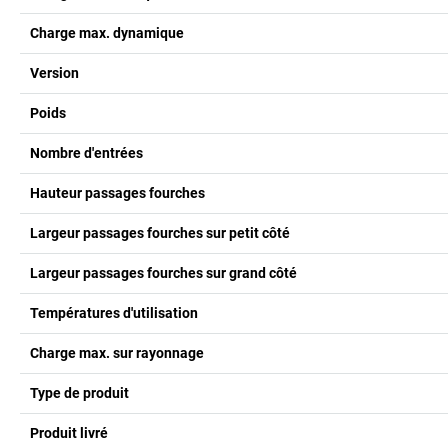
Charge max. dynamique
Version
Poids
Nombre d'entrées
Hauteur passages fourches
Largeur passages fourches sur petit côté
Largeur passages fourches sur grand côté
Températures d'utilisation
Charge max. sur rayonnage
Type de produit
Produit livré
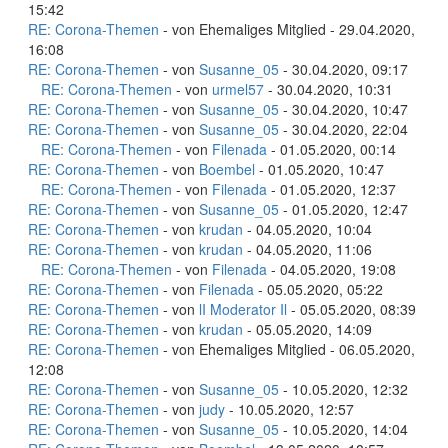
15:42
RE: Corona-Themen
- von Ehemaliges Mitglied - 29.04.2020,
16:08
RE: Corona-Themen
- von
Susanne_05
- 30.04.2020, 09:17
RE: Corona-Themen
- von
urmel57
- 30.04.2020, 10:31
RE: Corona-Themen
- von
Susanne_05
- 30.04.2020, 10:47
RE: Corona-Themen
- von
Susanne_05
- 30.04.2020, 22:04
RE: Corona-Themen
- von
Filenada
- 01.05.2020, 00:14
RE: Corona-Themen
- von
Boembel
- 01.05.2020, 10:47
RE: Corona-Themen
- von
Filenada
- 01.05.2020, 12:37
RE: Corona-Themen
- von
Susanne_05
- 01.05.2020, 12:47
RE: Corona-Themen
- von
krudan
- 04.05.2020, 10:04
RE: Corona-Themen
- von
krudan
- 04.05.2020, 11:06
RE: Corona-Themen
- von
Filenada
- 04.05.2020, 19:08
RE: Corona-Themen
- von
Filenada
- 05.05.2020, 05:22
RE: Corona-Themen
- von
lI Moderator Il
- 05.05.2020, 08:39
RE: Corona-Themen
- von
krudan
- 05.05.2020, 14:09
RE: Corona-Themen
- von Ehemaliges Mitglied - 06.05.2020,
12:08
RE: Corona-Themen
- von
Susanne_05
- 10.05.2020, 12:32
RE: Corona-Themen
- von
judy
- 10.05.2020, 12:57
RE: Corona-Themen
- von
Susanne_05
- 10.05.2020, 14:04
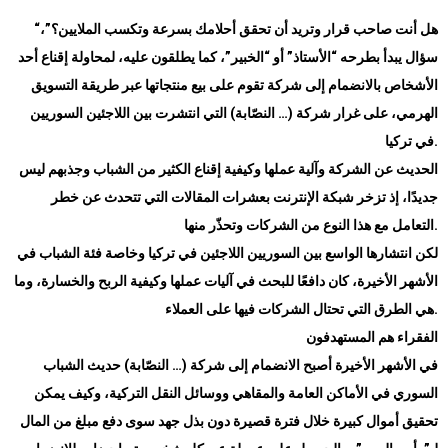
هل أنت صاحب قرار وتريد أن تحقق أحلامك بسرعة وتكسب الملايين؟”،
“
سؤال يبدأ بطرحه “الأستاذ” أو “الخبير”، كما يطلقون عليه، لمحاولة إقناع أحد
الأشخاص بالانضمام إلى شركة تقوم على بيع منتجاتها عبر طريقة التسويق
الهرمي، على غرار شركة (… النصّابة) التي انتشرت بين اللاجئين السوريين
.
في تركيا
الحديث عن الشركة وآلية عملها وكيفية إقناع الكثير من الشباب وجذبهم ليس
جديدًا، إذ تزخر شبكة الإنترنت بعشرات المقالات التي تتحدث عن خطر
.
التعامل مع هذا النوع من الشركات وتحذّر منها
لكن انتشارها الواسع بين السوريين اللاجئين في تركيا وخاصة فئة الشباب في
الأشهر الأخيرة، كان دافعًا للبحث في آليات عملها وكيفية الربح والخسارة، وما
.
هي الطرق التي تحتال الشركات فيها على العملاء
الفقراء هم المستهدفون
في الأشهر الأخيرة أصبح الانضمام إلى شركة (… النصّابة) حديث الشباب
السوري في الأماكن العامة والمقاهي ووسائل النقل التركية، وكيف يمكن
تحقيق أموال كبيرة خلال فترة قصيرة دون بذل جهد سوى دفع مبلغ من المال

...

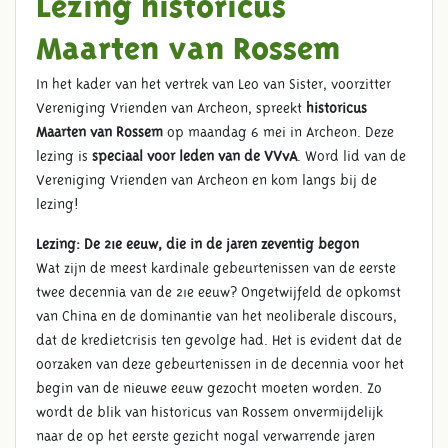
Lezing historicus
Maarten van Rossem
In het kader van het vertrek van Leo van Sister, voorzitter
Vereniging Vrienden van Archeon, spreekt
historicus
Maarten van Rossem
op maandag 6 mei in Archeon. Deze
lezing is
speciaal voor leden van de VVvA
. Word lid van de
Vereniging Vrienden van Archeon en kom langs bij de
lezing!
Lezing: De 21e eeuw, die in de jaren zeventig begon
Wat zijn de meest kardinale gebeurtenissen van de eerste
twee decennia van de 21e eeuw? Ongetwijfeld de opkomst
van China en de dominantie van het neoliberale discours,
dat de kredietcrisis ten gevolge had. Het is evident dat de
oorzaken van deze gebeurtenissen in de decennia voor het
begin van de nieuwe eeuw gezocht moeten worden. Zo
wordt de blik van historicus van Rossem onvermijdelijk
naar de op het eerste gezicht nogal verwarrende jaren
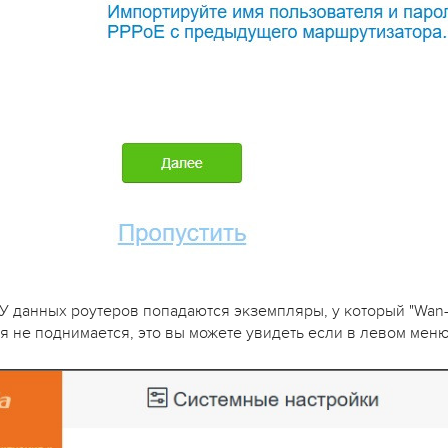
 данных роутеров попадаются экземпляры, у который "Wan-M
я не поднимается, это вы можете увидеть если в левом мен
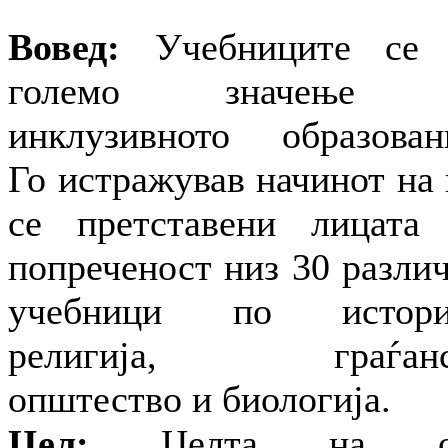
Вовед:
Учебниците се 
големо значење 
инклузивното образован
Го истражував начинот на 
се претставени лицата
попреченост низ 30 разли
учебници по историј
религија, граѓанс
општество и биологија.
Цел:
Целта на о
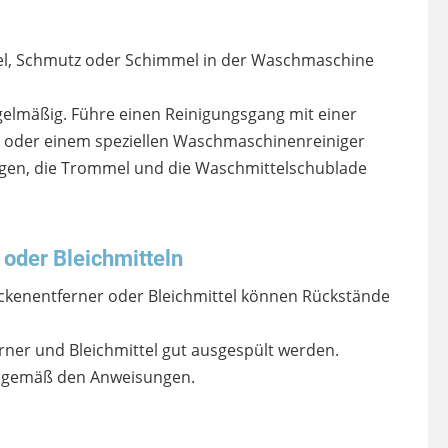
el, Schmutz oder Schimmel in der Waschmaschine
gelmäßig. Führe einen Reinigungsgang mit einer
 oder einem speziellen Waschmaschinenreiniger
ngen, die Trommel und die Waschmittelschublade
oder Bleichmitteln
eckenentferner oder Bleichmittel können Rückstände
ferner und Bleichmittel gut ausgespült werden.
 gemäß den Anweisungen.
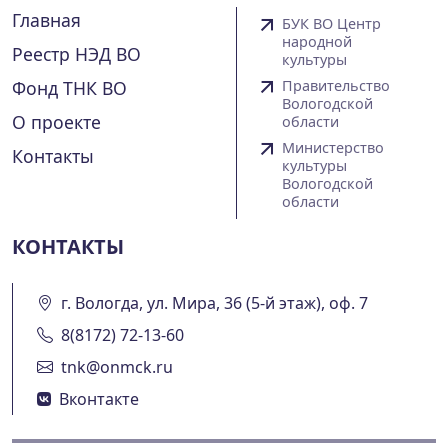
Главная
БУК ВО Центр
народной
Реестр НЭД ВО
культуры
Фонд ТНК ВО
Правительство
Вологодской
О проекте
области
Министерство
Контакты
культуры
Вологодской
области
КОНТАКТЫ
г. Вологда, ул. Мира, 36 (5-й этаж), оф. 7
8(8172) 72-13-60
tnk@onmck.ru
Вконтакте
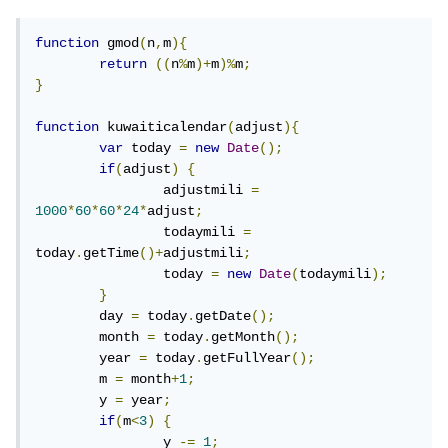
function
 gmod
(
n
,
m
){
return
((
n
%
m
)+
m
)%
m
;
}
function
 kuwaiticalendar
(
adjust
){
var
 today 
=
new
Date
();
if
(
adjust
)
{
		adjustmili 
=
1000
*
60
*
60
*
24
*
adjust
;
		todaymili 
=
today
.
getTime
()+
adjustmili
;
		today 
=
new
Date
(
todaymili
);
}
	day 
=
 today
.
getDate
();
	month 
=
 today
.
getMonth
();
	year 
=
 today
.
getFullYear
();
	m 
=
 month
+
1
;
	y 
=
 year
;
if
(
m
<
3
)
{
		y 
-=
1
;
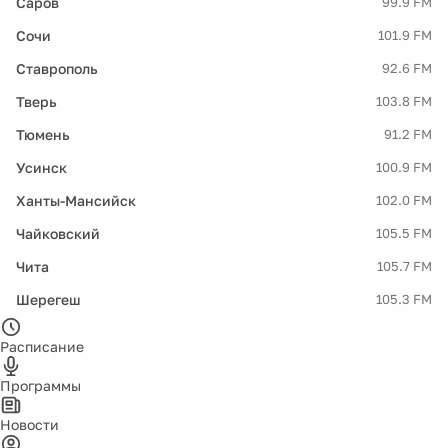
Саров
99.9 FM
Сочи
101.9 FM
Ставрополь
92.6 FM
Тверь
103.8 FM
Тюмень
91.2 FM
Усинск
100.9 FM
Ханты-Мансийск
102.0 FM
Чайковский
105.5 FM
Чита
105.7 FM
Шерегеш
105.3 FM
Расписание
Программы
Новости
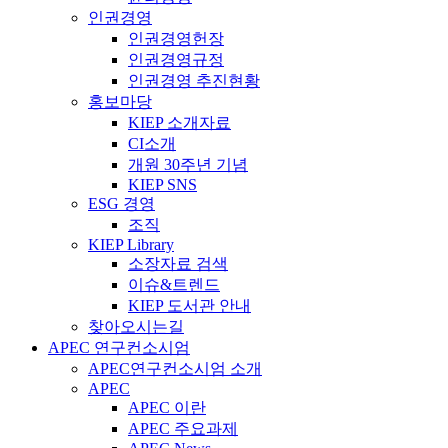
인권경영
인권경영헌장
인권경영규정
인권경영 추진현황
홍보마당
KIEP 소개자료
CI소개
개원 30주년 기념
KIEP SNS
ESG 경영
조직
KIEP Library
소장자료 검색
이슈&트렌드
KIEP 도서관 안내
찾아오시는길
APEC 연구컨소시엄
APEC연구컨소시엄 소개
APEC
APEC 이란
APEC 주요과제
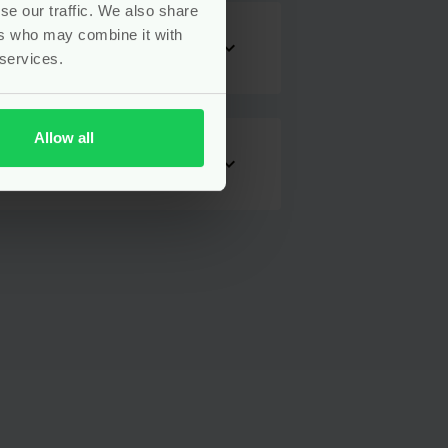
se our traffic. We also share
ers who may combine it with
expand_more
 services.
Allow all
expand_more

---

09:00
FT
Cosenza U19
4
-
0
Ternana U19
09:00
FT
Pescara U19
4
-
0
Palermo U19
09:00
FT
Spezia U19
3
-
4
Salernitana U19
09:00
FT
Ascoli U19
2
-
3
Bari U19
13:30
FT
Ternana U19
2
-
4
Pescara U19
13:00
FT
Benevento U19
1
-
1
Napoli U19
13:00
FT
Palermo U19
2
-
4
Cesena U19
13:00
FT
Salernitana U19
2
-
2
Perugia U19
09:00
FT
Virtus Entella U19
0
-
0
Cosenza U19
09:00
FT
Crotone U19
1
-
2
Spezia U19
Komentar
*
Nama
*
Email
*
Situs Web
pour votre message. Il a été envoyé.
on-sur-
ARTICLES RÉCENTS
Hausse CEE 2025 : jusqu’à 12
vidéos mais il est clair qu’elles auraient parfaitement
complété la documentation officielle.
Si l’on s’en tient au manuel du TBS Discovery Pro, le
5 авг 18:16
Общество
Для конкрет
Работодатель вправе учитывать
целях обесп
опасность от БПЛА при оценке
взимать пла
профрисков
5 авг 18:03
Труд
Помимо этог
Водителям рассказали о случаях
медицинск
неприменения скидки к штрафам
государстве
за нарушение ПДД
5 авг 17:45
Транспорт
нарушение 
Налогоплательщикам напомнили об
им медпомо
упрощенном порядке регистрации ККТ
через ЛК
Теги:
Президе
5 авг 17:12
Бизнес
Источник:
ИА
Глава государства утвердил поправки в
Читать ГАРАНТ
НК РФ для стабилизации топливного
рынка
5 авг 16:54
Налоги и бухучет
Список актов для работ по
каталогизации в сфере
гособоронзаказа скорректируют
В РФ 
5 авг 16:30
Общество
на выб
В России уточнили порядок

▸ EXERCISE GOAL
Search the entries for the string "Ehemaliges" and collect each line that has it.

▸ PROBLEM SOLUTION
- von Ehemaliges Mitglied - 29.04.2020,
- von Ehemaliges Mitglied - 06.05.2020,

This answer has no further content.